- **What you should do**
Extract the text from every item below, reproducing each line as it appears, without any alteration.

- **Data for this task**
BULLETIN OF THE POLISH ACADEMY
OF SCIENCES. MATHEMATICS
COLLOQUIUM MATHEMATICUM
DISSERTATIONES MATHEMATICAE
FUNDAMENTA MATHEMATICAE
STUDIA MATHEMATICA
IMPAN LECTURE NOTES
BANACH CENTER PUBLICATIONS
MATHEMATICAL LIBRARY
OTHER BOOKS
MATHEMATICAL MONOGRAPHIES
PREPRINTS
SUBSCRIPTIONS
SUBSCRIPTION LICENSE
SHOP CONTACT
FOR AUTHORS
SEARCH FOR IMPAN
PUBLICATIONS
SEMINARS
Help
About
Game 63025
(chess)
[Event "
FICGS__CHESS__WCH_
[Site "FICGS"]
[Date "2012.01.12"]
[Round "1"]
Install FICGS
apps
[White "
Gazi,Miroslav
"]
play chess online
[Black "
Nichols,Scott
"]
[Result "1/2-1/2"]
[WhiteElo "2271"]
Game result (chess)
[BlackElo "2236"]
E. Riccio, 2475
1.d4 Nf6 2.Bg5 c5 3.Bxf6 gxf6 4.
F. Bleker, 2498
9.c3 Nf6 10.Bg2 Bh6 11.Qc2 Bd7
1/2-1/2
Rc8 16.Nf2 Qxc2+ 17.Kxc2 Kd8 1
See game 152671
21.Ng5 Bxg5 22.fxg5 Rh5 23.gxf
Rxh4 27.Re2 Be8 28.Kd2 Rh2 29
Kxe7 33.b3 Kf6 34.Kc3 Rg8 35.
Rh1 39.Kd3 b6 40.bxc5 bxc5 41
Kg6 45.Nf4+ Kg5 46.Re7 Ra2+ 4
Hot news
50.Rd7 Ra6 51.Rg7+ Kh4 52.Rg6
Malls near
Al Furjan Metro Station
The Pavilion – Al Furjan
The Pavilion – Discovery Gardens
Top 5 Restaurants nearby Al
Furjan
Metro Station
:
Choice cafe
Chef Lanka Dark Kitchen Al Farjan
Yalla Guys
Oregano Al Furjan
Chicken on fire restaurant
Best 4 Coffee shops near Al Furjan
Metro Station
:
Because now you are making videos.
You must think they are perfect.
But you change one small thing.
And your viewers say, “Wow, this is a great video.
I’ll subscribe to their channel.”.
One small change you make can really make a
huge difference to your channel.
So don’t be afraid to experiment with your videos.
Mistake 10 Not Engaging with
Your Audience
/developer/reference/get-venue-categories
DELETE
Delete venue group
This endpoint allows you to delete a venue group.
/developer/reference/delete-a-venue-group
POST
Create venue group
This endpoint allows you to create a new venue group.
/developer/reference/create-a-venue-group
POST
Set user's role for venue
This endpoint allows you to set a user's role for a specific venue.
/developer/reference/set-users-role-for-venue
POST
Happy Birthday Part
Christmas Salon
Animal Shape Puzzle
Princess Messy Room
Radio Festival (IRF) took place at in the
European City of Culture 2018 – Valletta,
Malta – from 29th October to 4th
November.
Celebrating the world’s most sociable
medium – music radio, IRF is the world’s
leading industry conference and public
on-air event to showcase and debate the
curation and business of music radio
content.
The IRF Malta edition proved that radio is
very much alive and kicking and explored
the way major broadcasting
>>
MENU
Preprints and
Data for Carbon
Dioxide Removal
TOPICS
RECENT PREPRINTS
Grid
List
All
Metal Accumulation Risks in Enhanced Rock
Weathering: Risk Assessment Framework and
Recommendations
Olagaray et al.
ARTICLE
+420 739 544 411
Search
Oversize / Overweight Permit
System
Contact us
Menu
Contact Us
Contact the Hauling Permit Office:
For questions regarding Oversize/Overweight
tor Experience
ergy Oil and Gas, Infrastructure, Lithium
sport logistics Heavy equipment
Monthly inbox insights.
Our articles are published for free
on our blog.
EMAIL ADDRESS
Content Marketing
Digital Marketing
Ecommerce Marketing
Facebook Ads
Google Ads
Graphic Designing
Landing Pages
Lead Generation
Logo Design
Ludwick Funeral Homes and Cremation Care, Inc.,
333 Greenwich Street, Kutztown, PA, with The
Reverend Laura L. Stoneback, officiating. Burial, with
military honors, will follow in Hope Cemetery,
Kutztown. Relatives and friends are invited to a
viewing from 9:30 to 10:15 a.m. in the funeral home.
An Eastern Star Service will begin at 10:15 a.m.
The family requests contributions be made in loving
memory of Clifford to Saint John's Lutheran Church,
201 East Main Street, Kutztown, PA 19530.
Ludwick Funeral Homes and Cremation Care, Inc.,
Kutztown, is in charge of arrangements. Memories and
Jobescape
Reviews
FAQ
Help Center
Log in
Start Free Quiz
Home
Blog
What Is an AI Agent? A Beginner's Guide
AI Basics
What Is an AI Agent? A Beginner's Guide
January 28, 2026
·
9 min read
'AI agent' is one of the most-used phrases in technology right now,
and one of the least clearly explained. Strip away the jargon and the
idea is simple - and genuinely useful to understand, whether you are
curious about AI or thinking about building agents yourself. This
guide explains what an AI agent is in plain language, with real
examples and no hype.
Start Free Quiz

- **Answer**
BULLETIN OF THE POLISH ACADEMY
OF SCIENCES. MATHEMATICS
COLLOQUIUM MATHEMATICUM
DISSERTATIONES MATHEMATICAE
FUNDAMENTA MATHEMATICAE
STUDIA MATHEMATICA
IMPAN LECTURE NOTES
BANACH CENTER PUBLICATIONS
MATHEMATICAL LIBRARY
OTHER BOOKS
MATHEMATICAL MONOGRAPHIES
PREPRINTS
SUBSCRIPTIONS
SUBSCRIPTION LICENSE
SHOP CONTACT
FOR AUTHORS
SEARCH FOR IMPAN
PUBLICATIONS
SEMINARS
Help
About
Game 63025
(chess)
[Event "
FICGS__CHESS__WCH_
[Site "FICGS"]
[Date "2012.01.12"]
[Round "1"]
Install FICGS
apps
[White "
Gazi,Miroslav
"]
play chess online
[Black "
Nichols,Scott
"]
[Result "1/2-1/2"]
[WhiteElo "2271"]
Game result (chess)
[BlackElo "2236"]
E. Riccio, 2475
1.d4 Nf6 2.Bg5 c5 3.Bxf6 gxf6 4.
F. Bleker, 2498
9.c3 Nf6 10.Bg2 Bh6 11.Qc2 Bd7
1/2-1/2
Rc8 16.Nf2 Qxc2+ 17.Kxc2 Kd8 1
See game 152671
21.Ng5 Bxg5 22.fxg5 Rh5 23.gxf
Rxh4 27.Re2 Be8 28.Kd2 Rh2 29
Kxe7 33.b3 Kf6 34.Kc3 Rg8 35.
Rh1 39.Kd3 b6 40.bxc5 bxc5 41
Kg6 45.Nf4+ Kg5 46.Re7 Ra2+ 4
Hot news
50.Rd7 Ra6 51.Rg7+ Kh4 52.Rg6
Malls near
Al Furjan Metro Station
The Pavilion – Al Furjan
The Pavilion – Discovery Gardens
Top 5 Restaurants nearby Al
Furjan
Metro Station
:
Choice cafe
Chef Lanka Dark Kitchen Al Farjan
Yalla Guys
Oregano Al Furjan
Chicken on fire restaurant
Best 4 Coffee shops near Al Furjan
Metro Station
:
Because now you are making videos.
You must think they are perfect.
But you change one small thing.
And your viewers say, “Wow, this is a great video.
I’ll subscribe to their channel.”.
One small change you make can really make a
huge difference to your channel.
So don’t be afraid to experiment with your videos.
Mistake 10 Not Engaging with
Your Audience
/developer/reference/get-venue-categories
DELETE
Delete venue group
This endpoint allows you to delete a venue group.
/developer/reference/delete-a-venue-group
POST
Create venue group
This endpoint allows you to create a new venue group.
/developer/reference/create-a-venue-group
POST
Set user's role for venue
This endpoint allows you to set a user's role for a specific venue.
/developer/reference/set-users-role-for-venue
POST
Happy Birthday Part
Christmas Salon
Animal Shape Puzzle
Princess Messy Room
Radio Festival (IRF) took place at in the
European City of Culture 2018 – Valletta,
Malta – from 29th October to 4th
November.
Celebrating the world’s most sociable
medium – music radio, IRF is the world’s
leading industry conference and public
on-air event to showcase and debate the
curation and business of music radio
content.
The IRF Malta edition proved that radio is
very much alive and kicking and explored
the way major broadcasting
>>
MENU
Preprints and
Data for Carbon
Dioxide Removal
TOPICS
RECENT PREPRINTS
Grid
List
All
Metal Accumulation Risks in Enhanced Rock
Weathering: Risk Assessment Framework and
Recommendations
Olagaray et al.
ARTICLE
+420 739 544 411
Search
Oversize / Overweight Permit
System
Contact us
Menu
Contact Us
Contact the Hauling Permit Office:
For questions regarding Oversize/Overweight
tor Experience
ergy Oil and Gas, Infrastructure, Lithium
sport logistics Heavy equipment
Monthly inbox insights.
Our articles are published for free
on our blog.
EMAIL ADDRESS
Content Marketing
Digital Marketing
Ecommerce Marketing
Facebook Ads
Google Ads
Graphic Designing
Landing Pages
Lead Generation
Logo Design
Ludwick Funeral Homes and Cremation Care, Inc.,
333 Greenwich Street, Kutztown, PA, with The
Reverend Laura L. Stoneback, officiating. Burial, with
military honors, will follow in Hope Cemetery,
Kutztown. Relatives and friends are invited to a
viewing from 9:30 to 10:15 a.m. in the funeral home.
An Eastern Star Service will begin at 10:15 a.m.
The family requests contributions be made in loving
memory of Clifford to Saint John's Lutheran Church,
201 East Main Street, Kutztown, PA 19530.
Ludwick Funeral Homes and Cremation Care, Inc.,
Kutztown, is in charge of arrangements. Memories and
Jobescape
Reviews
FAQ
Help Center
Log in
Start Free Quiz
Home
Blog
What Is an AI Agent? A Beginner's Guide
AI Basics
What Is an AI Agent? A Beginner's Guide
January 28, 2026
·
9 min read
'AI agent' is one of the most-used phrases in technology right now,
and one of the least clearly explained. Strip away the jargon and the
idea is simple - and genuinely useful to understand, whether you are
curious about AI or thinking about building agents yourself. This
guide explains what an AI agent is in plain language, with real
examples and no hype.
Start Free Quiz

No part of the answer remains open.